> **WHAT THIS TASK INVOLVES**: Your copy of the listing should be exact and should contain no pictures.

%%

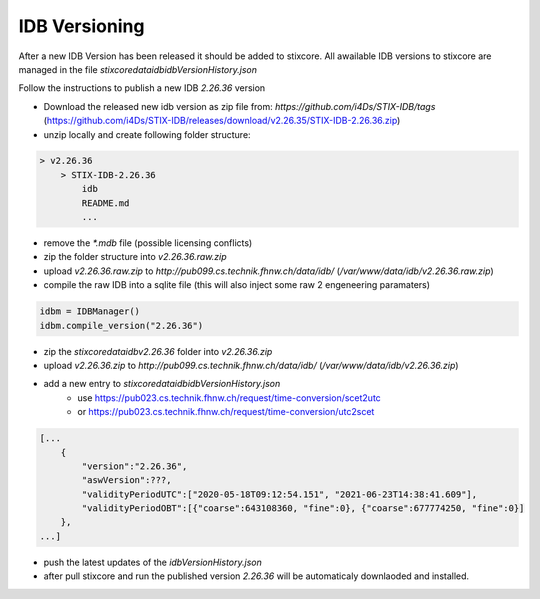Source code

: IDB Versioning
==============

After a new IDB Version has been released it should be added to stixcore. All awailable IDB versions to stixcore are managed in the file `stixcore\data\idb\idbVersionHistory.json`

Follow the instructions to publish a new IDB `2.26.36` version

* Download the released new idb version as zip file from: `https://github.com/i4Ds/STIX-IDB/tags` (https://github.com/i4Ds/STIX-IDB/releases/download/v2.26.35/STIX-IDB-2.26.36.zip)
* unzip locally and create following folder structure:

.. code-block:: bash

    > v2.26.36
        > STIX-IDB-2.26.36
            idb
            README.md
            ...

* remove the `*.mdb` file (possible licensing conflicts)
* zip the folder structure into `v2.26.36.raw.zip`
* upload `v2.26.36.raw.zip` to `http://pub099.cs.technik.fhnw.ch/data/idb/` (`/var/www/data/idb/v2.26.36.raw.zip`)
* compile the raw IDB into a sqlite file (this will also inject some raw 2 engeneering paramaters)

.. code-block:: python

    idbm = IDBManager()
    idbm.compile_version("2.26.36")

* zip the `stixcore\data\idb\v2.26.36` folder into `v2.26.36.zip`
* upload `v2.26.36.zip` to `http://pub099.cs.technik.fhnw.ch/data/idb/` (`/var/www/data/idb/v2.26.36.zip`)
* add a new entry to `stixcore\data\idb\idbVersionHistory.json`
    * use https://pub023.cs.technik.fhnw.ch/request/time-conversion/scet2utc
    * or https://pub023.cs.technik.fhnw.ch/request/time-conversion/utc2scet

.. code-block::

    [...
        {
            "version":"2.26.36",
            "aswVersion":???,
            "validityPeriodUTC":["2020-05-18T09:12:54.151", "2021-06-23T14:38:41.609"],
            "validityPeriodOBT":[{"coarse":643108360, "fine":0}, {"coarse":677774250, "fine":0}]
        },
    ...]

* push the latest updates of the `idbVersionHistory.json`
* after pull stixcore and run the published version `2.26.36` will be automaticaly downlaoded and installed.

%%

> **OUTPUT BELOW**:
Source code

: IDB Versioning
==============

After a new IDB Version has been released it should be added to stixcore. All awailable IDB versions to stixcore are managed in the file `stixcore\data\idb\idbVersionHistory.json`

Follow the instructions to publish a new IDB `2.26.36` version

* Download the released new idb version as zip file from: `https://github.com/i4Ds/STIX-IDB/tags` (https://github.com/i4Ds/STIX-IDB/releases/download/v2.26.35/STIX-IDB-2.26.36.zip)
* unzip locally and create following folder structure:

.. code-block:: bash

    > v2.26.36
        > STIX-IDB-2.26.36
            idb
            README.md
            ...

* remove the `*.mdb` file (possible licensing conflicts)
* zip the folder structure into `v2.26.36.raw.zip`
* upload `v2.26.36.raw.zip` to `http://pub099.cs.technik.fhnw.ch/data/idb/` (`/var/www/data/idb/v2.26.36.raw.zip`)
* compile the raw IDB into a sqlite file (this will also inject some raw 2 engeneering paramaters)

.. code-block:: python

    idbm = IDBManager()
    idbm.compile_version("2.26.36")

* zip the `stixcore\data\idb\v2.26.36` folder into `v2.26.36.zip`
* upload `v2.26.36.zip` to `http://pub099.cs.technik.fhnw.ch/data/idb/` (`/var/www/data/idb/v2.26.36.zip`)
* add a new entry to `stixcore\data\idb\idbVersionHistory.json`
    * use https://pub023.cs.technik.fhnw.ch/request/time-conversion/scet2utc
    * or https://pub023.cs.technik.fhnw.ch/request/time-conversion/utc2scet

.. code-block::

    [...
        {
            "version":"2.26.36",
            "aswVersion":???,
            "validityPeriodUTC":["2020-05-18T09:12:54.151", "2021-06-23T14:38:41.609"],
            "validityPeriodOBT":[{"coarse":643108360, "fine":0}, {"coarse":677774250, "fine":0}]
        },
    ...]

* push the latest updates of the `idbVersionHistory.json`
* after pull stixcore and run the published version `2.26.36` will be automaticaly downlaoded and installed.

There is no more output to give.